Top of Task material
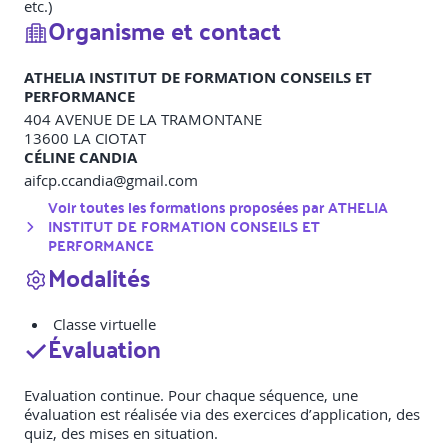
etc.)
Organisme et contact
ATHELIA INSTITUT DE FORMATION CONSEILS ET
PERFORMANCE
404 AVENUE DE LA TRAMONTANE
13600
LA CIOTAT
CÉLINE CANDIA
aifcp.ccandia@gmail.com
Voir toutes les formations proposées par
ATHELIA
INSTITUT DE FORMATION CONSEILS ET
PERFORMANCE
Modalités
Classe virtuelle
Évaluation
Evaluation continue. Pour chaque séquence, une
évaluation est réalisée via des exercices d’application, des
quiz, des mises en situation.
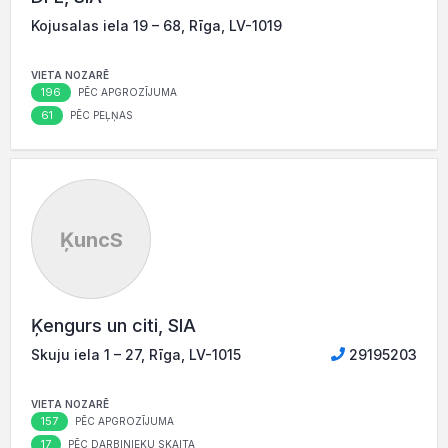
Kojusalas iela 19 – 68, Rīga, LV-1019
VIETA NOZARĒ
196
PĒC APGROZĪJUMA
61
PĒC PEĻŅAS
ĶuncS
Ķengurs un citi, SIA
Skuju iela 1 – 27, Rīga, LV-1015
29195203
VIETA NOZARĒ
157
PĒC APGROZĪJUMA
17
PĒC DARBINIEKU SKAITA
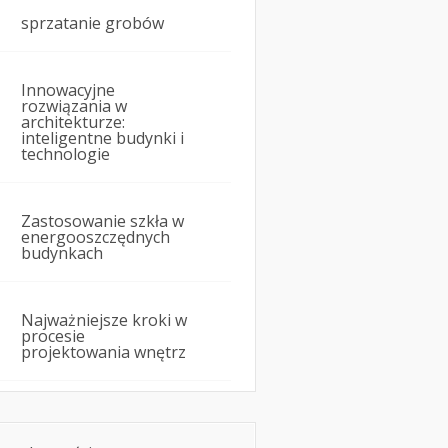
sprzatanie grobów
Innowacyjne
rozwiązania w
architekturze:
inteligentne budynki i
technologie
Zastosowanie szkła w
energooszczędnych
budynkach
Najważniejsze kroki w
procesie
projektowania wnętrz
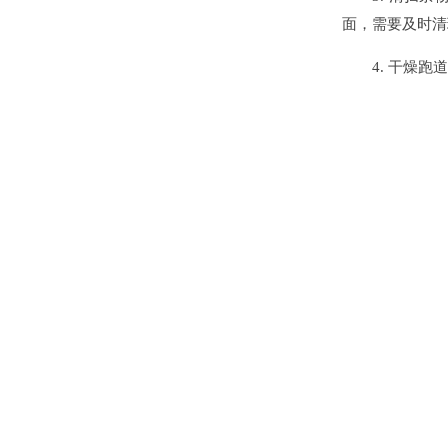
面，需要及时清
4. 干燥跑道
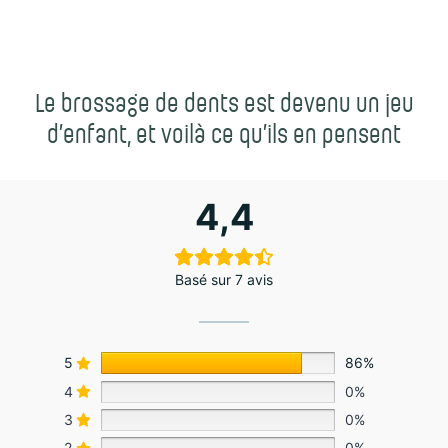
Le brossage de dents est devenu un jeu
d’enfant, et voilà ce qu’ils en pensent
4,4
Basé sur 7 avis
5
86%
4
0%
3
0%
2
0%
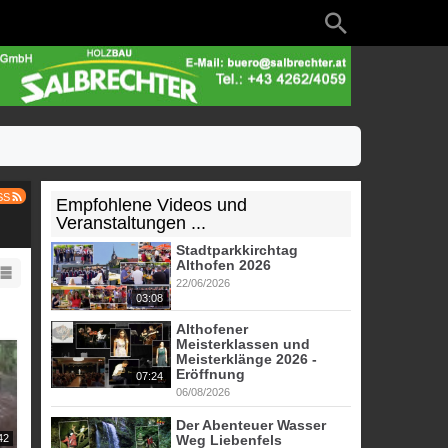
SS
Empfohlene Videos und
Veranstaltungen ...
Stadtparkkirchtag
Althofen 2026
22/06/2026
03:08
Althofener
Meisterklassen und
Meisterklänge 2026 -
Eröffnung
07:24
06/08/2026
Der Abenteuer Wasser
42
Weg Liebenfels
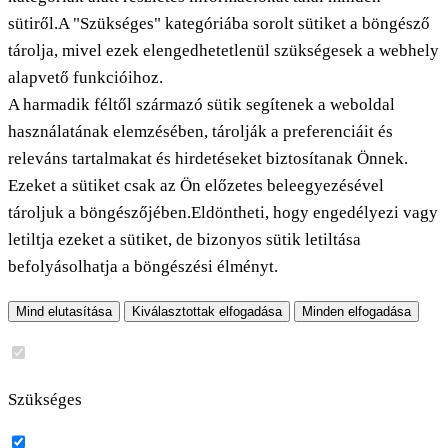
sütiről.A "Szükséges" kategóriába sorolt sütiket a böngésző
tárolja, mivel ezek elengedhetetlenül szükségesek a webhely
alapvető funkcióihoz.
A harmadik féltől származó sütik segítenek a weboldal
használatának elemzésében, tárolják a preferenciáit és
releváns tartalmakat és hirdetéseket biztosítanak Önnek.
Ezeket a sütiket csak az Ön előzetes beleegyezésével
tároljuk a böngészőjében.Eldöntheti, hogy engedélyezi vagy
letiltja ezeket a sütiket, de bizonyos sütik letiltása
befolyásolhatja a böngészési élményt.
Mind elutasítása
Kiválasztottak elfogadása
Minden elfogadása
Szükséges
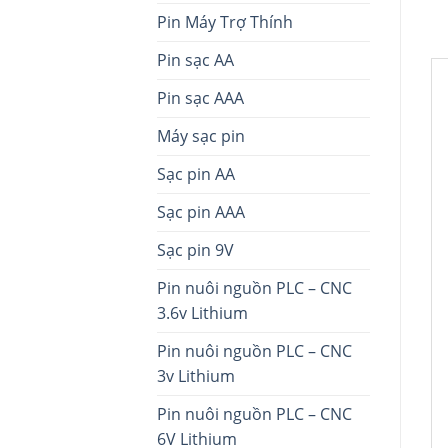
Pin Máy Trợ Thính
Pin sạc AA
Pin sạc AAA
Máy sạc pin
Sạc pin AA
Sạc pin AAA
Sạc pin 9V
Pin nuôi nguồn PLC – CNC
3.6v Lithium
Pin nuôi nguồn PLC – CNC
3v Lithium
Pin nuôi nguồn PLC – CNC
6V Lithium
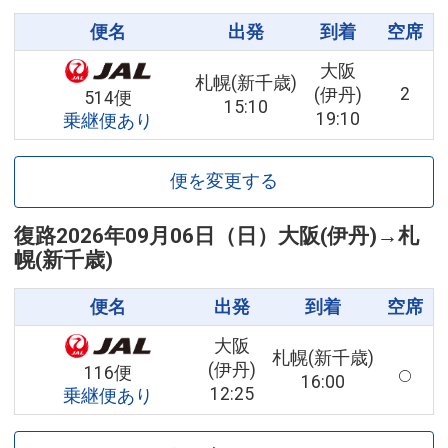
便名
出発
到着
空席
大阪
札幌(新千歳)
2
(伊丹)
514便
15:10
19:10
乗継便あり
便を変更する
復路
2026年09月06日（日）
大阪(伊丹)
→
札
幌(新千歳)
便名
出発
到着
空席
大阪
札幌(新千歳)
(伊丹)
116便
16:00
12:25
乗継便あり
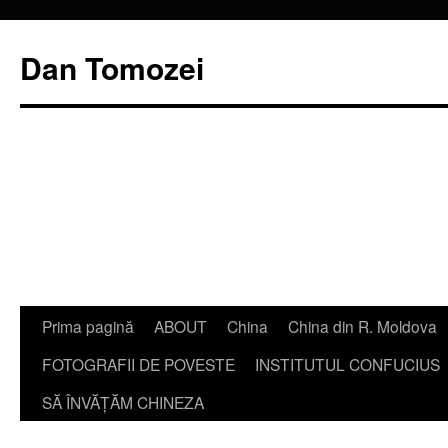
Dan Tomozei
Sari
Prima pagină
ABOUT
China
China din R. Moldova
la
FOTOGRAFII DE POVESTE
INSTITUTUL CONFUCIUS
conținut
SĂ ÎNVĂŢĂM CHINEZA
Bottom of Task material
Work task. Please output all the records above exactly, leaving out every picture.

Solution below.
etc.)
Organisme et contact
ATHELIA INSTITUT DE FORMATION CONSEILS ET
PERFORMANCE
404 AVENUE DE LA TRAMONTANE
13600
LA CIOTAT
CÉLINE CANDIA
aifcp.ccandia@gmail.com
Voir toutes les formations proposées par
ATHELIA
INSTITUT DE FORMATION CONSEILS ET
PERFORMANCE
Modalités
Classe virtuelle
Évaluation
Evaluation continue. Pour chaque séquence, une
évaluation est réalisée via des exercices d’application, des
quiz, des mises en situation.
Kojusalas iela 19 – 68, Rīga, LV-1019
VIETA NOZARĒ
196
PĒC APGROZĪJUMA
61
PĒC PEĻŅAS
ĶuncS
Ķengurs un citi, SIA
Skuju iela 1 – 27, Rīga, LV-1015
29195203
VIETA NOZARĒ
157
PĒC APGROZĪJUMA
17
PĒC DARBINIEKU SKAITA
sprzatanie grobów
Innowacyjne
rozwiązania w
architekturze:
inteligentne budynki i
technologie
Zastosowanie szkła w
energooszczędnych
budynkach
Najważniejsze kroki w
procesie
projektowania wnętrz
面，需要及时清
4. 干燥跑道
Le brossage de dents est devenu un jeu
d’enfant, et voilà ce qu’ils en pensent
4,4
Basé sur 7 avis
5
86%
4
0%
3
0%
2
0%
SS
Empfohlene Videos und
Veranstaltungen ...
Stadtparkkirchtag
Althofen 2026
22/06/2026
03:08
Althofener
Meisterklassen und
Meisterklänge 2026 -
Eröffnung
07:24
06/08/2026
Der Abenteuer Wasser
42
Weg Liebenfels
sütiről.A "Szükséges" kategóriába sorolt sütiket a böngésző
tárolja, mivel ezek elengedhetetlenül szükségesek a webhely
alapvető funkcióihoz.
A harmadik féltől származó sütik segítenek a weboldal
használatának elemzésében, tárolják a preferenciáit és
releváns tartalmakat és hirdetéseket biztosítanak Önnek.
Ezeket a sütiket csak az Ön előzetes beleegyezésével
tároljuk a böngészőjében.Eldöntheti, hogy engedélyezi vagy
letiltja ezeket a sütiket, de bizonyos sütik letiltása
befolyásolhatja a böngészési élményt.
Mind elutasítása
Kiválasztottak elfogadása
Minden elfogadása
Szükséges
Pin Máy Trợ Thính
Pin sạc AA
Pin sạc AAA
Máy sạc pin
Sạc pin AA
Sạc pin AAA
Sạc pin 9V
Pin nuôi nguồn PLC – CNC
3.6v Lithium
Pin nuôi nguồn PLC – CNC
3v Lithium
Pin nuôi nguồn PLC – CNC
6V Lithium
便名
出発
到着
空席
大阪
札幌(新千歳)
2
(伊丹)
514便
15:10
19:10
乗継便あり
便を変更する
復路
2026年09月06日（日）
大阪(伊丹)
→
札
幌(新千歳)
便名
出発
到着
空席
大阪
札幌(新千歳)
(伊丹)
116便
16:00
12:25
乗継便あり
Dan Tomozei
Sari
Prima pagină
ABOUT
China
China din R. Moldova
la
FOTOGRAFII DE POVESTE
INSTITUTUL CONFUCIUS
conținut
SĂ ÎNVĂŢĂM CHINEZA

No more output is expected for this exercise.